In the acquisition of Integris, Cushman &Wakefield | Commerce gained 1 million square feet of managed space, which includes management contracts for retail, office and industrial assets in Las Vegas. Integris regional vice president Stacy Blattner will also be joining Cushman &Wakefield | Commerce.
“Integris Capital Group was in the asset and property management business,” Jewkes said. “We had a fairly significant portion of portfolio in Las Vegas, the Las Vegas valley, and we touched into Reno a little bit.
“I had a history with Cushman &Wakefield | Commerce many years ago. There was an outreach to us about perhaps acquiring our portfolio and asking me to kind of regrow their business here in Las Vegas and Nevada, specifically, for that group.”
The deal closed June 2. Financial terms were not disclosed.
Jeff Easton, president of Cushman &Wakefield | Commerce and its sister company Cushman &Wakefield | Northmarq, which is based in Minneapolis, said he was pleased with the opportunities this acquisition offers to grow Cushman &Wakefield’s footprint in Nevada. “The new partnership will support our goals to offer clients more services in more locations,” he said in a press release.
Jewkes said his focus in the recent past has been working with distressed properties, but that is starting to change in Las Vegas as capital is returning to Southern Nevada.
The returning capital means Jewkes and Cushman &Wakefield | Commerce has to be able to do it all – retail, industrial and office – for big and small clients. That’s something Jewkes has done across his more than two decades in property management, he said.

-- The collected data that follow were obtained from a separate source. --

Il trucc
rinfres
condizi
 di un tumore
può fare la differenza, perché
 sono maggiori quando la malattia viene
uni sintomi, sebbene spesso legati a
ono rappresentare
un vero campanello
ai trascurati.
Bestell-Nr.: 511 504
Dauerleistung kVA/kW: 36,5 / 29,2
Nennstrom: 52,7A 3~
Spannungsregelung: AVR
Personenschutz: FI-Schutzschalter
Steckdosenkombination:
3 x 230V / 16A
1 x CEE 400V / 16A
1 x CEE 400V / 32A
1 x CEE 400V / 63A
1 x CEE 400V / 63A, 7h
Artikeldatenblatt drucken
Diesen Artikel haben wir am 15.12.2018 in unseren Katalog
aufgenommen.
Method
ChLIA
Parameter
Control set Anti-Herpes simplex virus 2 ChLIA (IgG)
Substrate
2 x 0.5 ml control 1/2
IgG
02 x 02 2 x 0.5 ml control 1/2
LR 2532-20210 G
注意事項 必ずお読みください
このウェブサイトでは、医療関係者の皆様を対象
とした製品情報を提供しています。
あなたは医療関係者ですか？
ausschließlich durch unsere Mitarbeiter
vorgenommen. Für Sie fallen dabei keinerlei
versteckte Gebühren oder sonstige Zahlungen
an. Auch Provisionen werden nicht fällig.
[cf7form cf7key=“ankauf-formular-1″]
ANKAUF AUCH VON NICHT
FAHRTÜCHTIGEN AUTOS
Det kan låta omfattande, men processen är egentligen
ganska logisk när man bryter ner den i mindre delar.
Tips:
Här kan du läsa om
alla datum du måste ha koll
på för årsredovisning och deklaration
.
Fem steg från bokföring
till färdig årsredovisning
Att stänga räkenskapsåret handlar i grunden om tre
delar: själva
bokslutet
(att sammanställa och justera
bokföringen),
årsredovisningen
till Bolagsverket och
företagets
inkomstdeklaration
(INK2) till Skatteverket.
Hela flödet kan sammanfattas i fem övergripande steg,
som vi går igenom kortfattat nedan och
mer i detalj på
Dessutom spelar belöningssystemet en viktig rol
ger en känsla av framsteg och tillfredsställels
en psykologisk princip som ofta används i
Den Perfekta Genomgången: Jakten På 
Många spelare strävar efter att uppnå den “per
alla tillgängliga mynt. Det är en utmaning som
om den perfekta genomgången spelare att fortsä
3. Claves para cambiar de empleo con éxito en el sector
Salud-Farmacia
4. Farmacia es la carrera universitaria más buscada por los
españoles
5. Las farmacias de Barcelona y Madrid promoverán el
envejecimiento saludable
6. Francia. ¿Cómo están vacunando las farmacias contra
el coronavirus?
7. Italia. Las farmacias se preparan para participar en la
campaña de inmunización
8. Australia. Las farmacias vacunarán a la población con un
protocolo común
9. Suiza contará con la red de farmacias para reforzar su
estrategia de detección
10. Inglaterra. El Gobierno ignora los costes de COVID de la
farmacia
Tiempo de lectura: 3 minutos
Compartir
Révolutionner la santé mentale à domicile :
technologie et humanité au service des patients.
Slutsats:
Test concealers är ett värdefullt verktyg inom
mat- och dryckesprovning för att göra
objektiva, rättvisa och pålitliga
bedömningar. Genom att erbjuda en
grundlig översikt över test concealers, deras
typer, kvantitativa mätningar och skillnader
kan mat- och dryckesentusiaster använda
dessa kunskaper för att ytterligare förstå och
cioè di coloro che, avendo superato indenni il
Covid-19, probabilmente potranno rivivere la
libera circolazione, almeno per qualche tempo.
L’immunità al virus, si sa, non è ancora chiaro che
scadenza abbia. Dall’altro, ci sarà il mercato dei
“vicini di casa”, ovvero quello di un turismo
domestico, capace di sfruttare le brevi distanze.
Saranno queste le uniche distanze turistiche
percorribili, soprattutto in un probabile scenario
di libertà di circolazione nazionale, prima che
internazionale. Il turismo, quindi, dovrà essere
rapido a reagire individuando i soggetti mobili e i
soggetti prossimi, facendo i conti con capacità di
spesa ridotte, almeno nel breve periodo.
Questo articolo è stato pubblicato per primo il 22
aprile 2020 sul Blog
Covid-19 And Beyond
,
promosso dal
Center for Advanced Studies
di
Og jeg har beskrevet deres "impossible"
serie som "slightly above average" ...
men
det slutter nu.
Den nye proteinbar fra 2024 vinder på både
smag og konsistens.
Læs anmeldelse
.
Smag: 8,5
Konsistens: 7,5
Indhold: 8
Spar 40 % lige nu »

“I am now sharing space with talented professionals here on the front end making deals. So, we can start to make that connection directly with investors coming to the market, others trading in the market, and those in the disposition of assets that were acquired during the distressed period,” Jewkes said.
Jewkes said the property acquisition contains about 50 percent retail, 30 percent industrial and 20 percent office. The retail property includes the 65,000 square-foot Premium Outlet Annex on the south end of the Las Vegas strip.
While retail and industrial space has seen resurgence in Southern Nevada after the Great Recession of 2008, the growth in office space has not seen a similar bounce back.
Jewkes said there are challenges with office retenanting. “Your second- or third-generation tenants – whether they are law firms and other businesses – their spaces are built out in specific ways. They are heavy office on the outside with workstations on the inside.
“These days, office space needs to more collaborative and open, so there is a significant expense for an investor who owns office buildings to reset the building. The expense is actually quite large as opposed to industrial and retail space, which looks very much like they did eight or nine years ago. The office world is changing and the cost of renovating or retenanting is significant.”
The changes will not bring many new jobs to Southern Nevada. Jewkes said the added workload might lead to two to three full-time positions to take care of the expected increase in properties.
However, most of the additional work will be in the accounting department, which includes reporting, collecting rents, paying bills and compiling the monthly financials. That work will continue to be handled out of the Cushman &Wakefield corporate offices in Minneapolis.